Mass police raid in agents’ deaths
MEXICO CITY – Hundreds of police officers dressed in riot gear stormed the town of San Juan Ixtayopan southeast of here until the early hours of Thursday, kicking down doors and arresting 33 suspects in Tuesday’s brutal burning deaths of two federal police officers.
The massive operation, which began late Wednesday and involved elite officers wearing night vision goggles and ski masks and backed by helicopters, contrasted sharply with the lack of response Tuesday when a mob beat three officers before dousing two of them with gasoline and setting them on fire. The third officer was rescued when reinforcements arrived more than three hours after the attack began.
The arrested included four men suspected of providing the gasoline and matches.
Police used photos and video clips taken by news crews to identify the suspects, many of whom were pulled from their homes by the hair in the middle of the night.
There was still no explanation as to why police took so long to respond to calls for help from the officers, who were beaten for nearly two hours before being set on fire. News crews dispatched from central Mexico City, 40 miles away, arrived hours before the first police reinforcements.
“I can’t understand why, given how long those acts took, there wasn’t a quicker reaction by authorities,” Attorney General Rafael Macedo de la Concha said Thursday.
Macedo said his office was investigating local and federal agents as well as Fatima Mena, the mayor of the municipality of Tlahuac.
Several hundred agents and mounted police continued to patrol the town Thursday. Residents put a sign at the kiosk where the rescued officer, Edgar Moreno, had been tied up about to be burned.

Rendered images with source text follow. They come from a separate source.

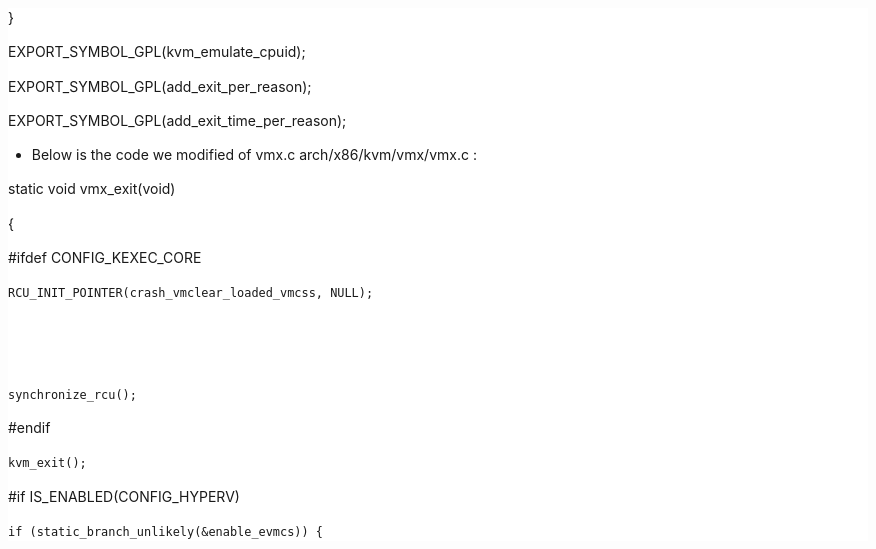 
   }

EXPORT_SYMBOL_GPL(kvm_emulate_cpuid);








EXPORT_SYMBOL_GPL(add_exit_per_reason);




EXPORT_SYMBOL_GPL(add_exit_time_per_reason);

-   Below is the code we modified of vmx.c arch/x86/kvm/vmx/vmx.c  :


static void vmx_exit(void)








{




#ifdef CONFIG_KEXEC_CORE




	RCU_INIT_POINTER(crash_vmclear_loaded_vmcss, NULL);




	synchronize_rcu();




#endif










	kvm_exit();










#if IS_ENABLED(CONFIG_HYPERV)




	if (static_branch_unlikely(&enable_evmcs)) {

It read: “Innocent or guilty, police or civilians, nobody has the right to take someone’s life, much less the way it was done.” Moreno remained in critical condition at a Mexico City hospital.

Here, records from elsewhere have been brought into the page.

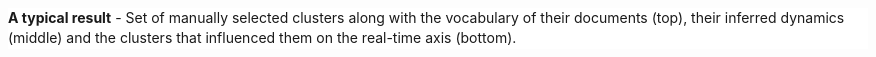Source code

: <figcaption style="align: center">
    <b>A typical result</b> - Set of manually selected 
    clusters along with the vocabulary of their documents (top), 
    their inferred dynamics (middle) and the clusters that 
    influenced them on the real-time axis (bottom).
</figcaption>
</figure>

The three officers, members of the Federal Preventive Police, were dragged from their car outside the Popol Vuh elementary school, as classes finished, when children and residents screamed they were child kidnappers.

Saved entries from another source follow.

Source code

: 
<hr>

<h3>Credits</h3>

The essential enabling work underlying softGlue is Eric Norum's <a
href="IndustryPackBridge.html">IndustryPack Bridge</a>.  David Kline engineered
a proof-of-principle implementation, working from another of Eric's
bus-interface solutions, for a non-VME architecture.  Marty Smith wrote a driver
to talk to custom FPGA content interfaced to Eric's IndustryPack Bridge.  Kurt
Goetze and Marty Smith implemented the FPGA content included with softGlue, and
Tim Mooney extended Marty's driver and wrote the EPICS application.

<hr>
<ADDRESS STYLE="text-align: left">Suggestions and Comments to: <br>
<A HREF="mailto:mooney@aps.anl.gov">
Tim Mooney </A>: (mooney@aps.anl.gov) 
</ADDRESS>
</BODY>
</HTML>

Mexico City’s judicial police officials said Thursday that the three were investigating 27 accusations, most of them about small-time drug trafficking but including five child kidnappings.
Neighbors on Thursday made public a letter sent to municipal leader Mena two weeks earlier about a “suspicious group” in a gray car videotaping children at the elementary school and a nearby day-care center.
Several residents told police that a family-operated candy business across from the school in reality was selling drugs to children.
Meanwhile, authorities continued to blame traffic for the delay in getting reinforcements to San Juan Ixtayopan.
“We would have liked to have gotten there a lot earlier,” said Marcelo Ebrard, Mexico City’s secretary of public security. “You can’t move 600 men in helicopters.”
San Juan Ixtayopan lies inside Mexico’s Federal District and Mexico City officials are responsible for law enforcement there.
The incident appeared likely to become a central rallying cry in Mexico’s already tumultuous presidential campaign, even though that vote won’t take place until 2006.
Leaders from the Business Coordinating Council in a statement blamed Mexico City Mayor Andres Manuel Lopez Obrador. Lopez Obrador, a member of the left-leaning Revolutionary Democratic Party, currently is considered the front-runner to replace President Vicente Fox, a member of the conservative National Action Party.
The business council, which has criticized Lopez Obrador’s administration for a rise in crime in Mexico City, said authorities were “negligent, lazy, cowards and showed absolute disdain for the life of the victims.”
Fox agreed Lopez Obrador should assume some responsibility. “The mayor is in charge of security in the federal district,” he said.
Interviewed by reporters, several colleagues of the victims complained their higher-ups “let them die alone.”
Hundreds of people attended the Mexico City burial Thursday of one of the dead officers, Victor Mireles Barrera. The second officer, Cristobal Bonilla Colin, was to be buried Thursday in Queretaro, north of Mexico City.